El rechazo se formalizó en el marco de una reunión virtual en la que participó el ministro de Salud bonaerense, Nicolás Kreplak. La provincia consideró que la estrategia de consulta fragmentada impide un debate integral y equitativo entre los distritos, y que la discusión de una ley de esta envergadura no puede limitarse a encuentros remotos sin instancias presenciales de deliberación.
Diferencias de fondo con la reforma nacional
La Provincia manifestó además profundas diferencias con distintos aspectos de la reforma impulsada por el Gobierno nacional y advirtió que algunas de las modificaciones propuestas implican retrocesos respecto de los avances alcanzados en materia de derechos humanos, abordaje integral de la salud mental y acceso al sistema de salud. “Nación busca avanzar con una reforma cuestionada por quienes después tendremos la responsabilidad de implementarla en nuestros territorios”, advirtieron.
En ese sentido, los funcionarios bonaerenses señalaron que la reforma no contempla adecuadamente las necesidades de las provincias ni las particularidades de cada sistema de salud. Consideraron que cualquier modificación debe garantizar la continuidad de las políticas de desmanicomialización y el enfoque comunitario, ejes centrales de la normativa vigente desde 2010.
Contexto de aumento de la demanda
Desde el Ministerio bonaerense señalaron además que la discusión se produce en un contexto de creciente preocupación por la salud mental y de aumento de la demanda en todo el país. Frente a esa realidad, consideraron que la prioridad debería estar puesta en fortalecer la capacidad efectiva de atención: “Hoy necesitamos inversión, más equipos, más servicios y mayor capacidad de respuesta.
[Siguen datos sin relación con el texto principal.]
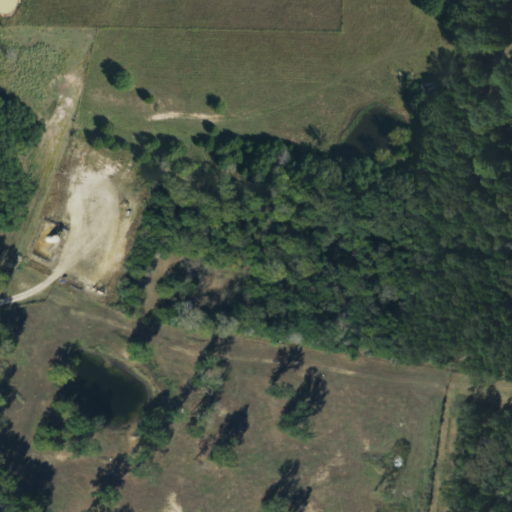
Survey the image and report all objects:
road: (11, 380)
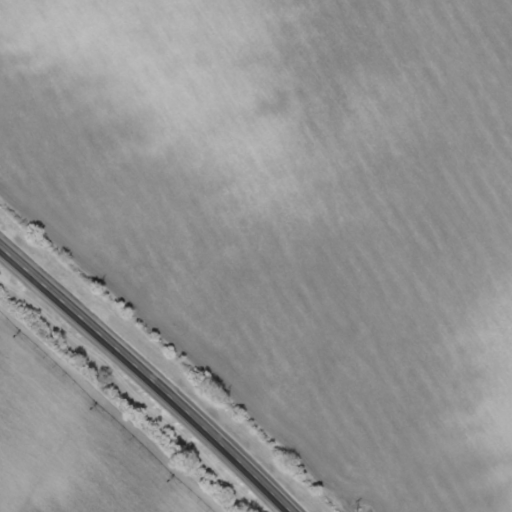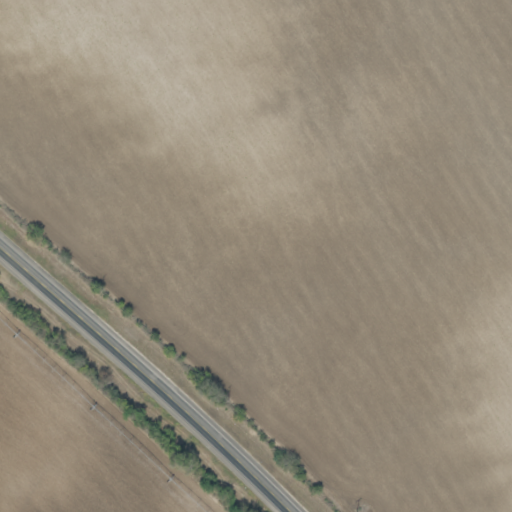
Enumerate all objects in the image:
railway: (176, 341)
road: (147, 376)
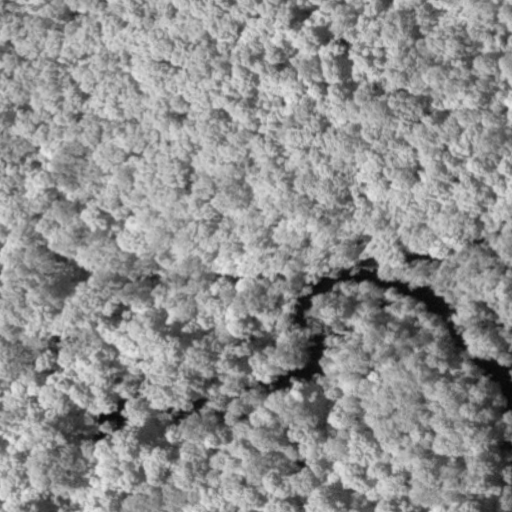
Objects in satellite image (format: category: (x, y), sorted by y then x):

Esa debería ser la prioridad”.
Según datos oficiales, la demanda de atención en salud mental creció de manera sostenida en los últimos años, lo que profundizó la necesidad de reforzar los recursos humanos y materiales. La provincia destacó que, en ese escenario, la discusión legislativa no puede desvincularse de las urgencias concretas que enfrentan los equipos de salud en territorio.
Disposición al diálogo
La Provincia reafirmó su disposición a discutir las modificaciones necesarias para mejorar el funcionamiento del sistema de salud mental, pero insistió en que una transformación de esta magnitud debe construirse con evidencia sanitaria, participación de las jurisdicciones y consensos amplios, preservando los derechos alcanzados y garantizando mejores respuestas para las personas que necesitan atención.
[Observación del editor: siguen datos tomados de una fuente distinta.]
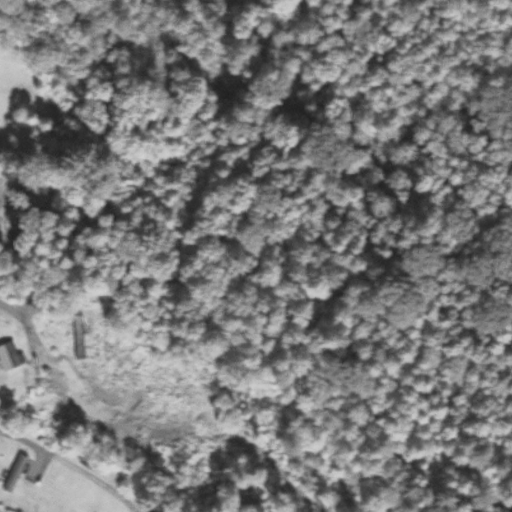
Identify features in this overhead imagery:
building: (78, 337)
building: (10, 358)
road: (25, 443)
building: (14, 474)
En ese marco, el Ministerio de Salud bonaerense pidió formalmente al Gobierno nacional que convoque a una mesa de diálogo presencial con todas las provincias, con un cronograma razonable que permita el análisis exhaustivo de la iniciativa. La cartera sanitaria aseguró que mantendrá una postura constructiva, pero firme en la defensa de los principios que consideran irrenunciables para el sistema de salud mental.